Passage for review below:

My first Meadow Brown of the year

In fact it was to be a day of firsts. There were plenty of Azure and Blue-tailed Damselflies, but it took me a while to nail down my first White Legged Damselfly of the year, an immature ♀ , in the lactea ( milky- milky ) phase.

White -legged Damselfly  (immature ♀ ,f.lactea phase)

Shortly afterwards, the first Black Tailed Skimmer of the year broke cover. I had 2 on the site in total, well down on numbers, and hankering down the grass

Black-tailed Skimmer

There were two other nice sightings before moving on. A single Silver Y moth,

Silver Y
and a bit of orthoptera,

I then popped to Monkwood village. The Burnet situation is poor at present, just one flyby. The only invert of any real interest I saw was this Yellow Shell Moth. However I did find what looks like a Common Spotted Orchid, I'm currently in the process of checking the ID, along with the Orthoptera.

End of Passage for review.
Recorded information below:

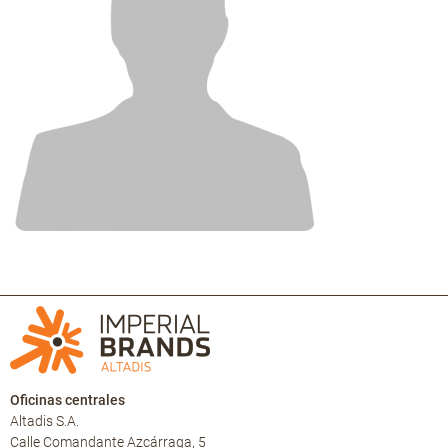
Oficinas centrales
Altadis S.A.
Calle Comandante Azcárraga, 5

End of Recorded information.

Task item A - According to the insect sightings blog entry, how many Black-tailed Skimmers were on the site in total?
Task item B - Write the next part of the insect sightings blog entry, continuing from its final sentence.
The material has no connection to the blog entry about the insect sightings.

Task output A - Two.

Task output B -
Yellow Shell

 It was then onto Monkwood. I had no huge expectations to be honest, but it was warm and pleasant and  as I headed to the pools, I came across my first Large Skippers of the year.

There was plenty of  Diptera buzzing about, I'm glad I deeted up, much as I love inverts, you can be eaten alive at this place if you are not careful !
Anyway, within a few seconds of arriving at the pool, I had Emerald Damselfly in front of me. This was a bit of a surprise, I honestly didn't think they would be around yet, given the lag this year, so it tuned out to be a first record for VC37 so far, which was nice.
Emerald damselfly, so nice to see
And the day didn't end there. Not Only did I watch a fairly teneral Emperor Dragonfly( a year first too) munching a Large Red Damselfly, I also was lucky enough to see a colony of Brown China Mark Moths and some more Orthoptera in the shape of Dark Bush Crickets
What a corking day !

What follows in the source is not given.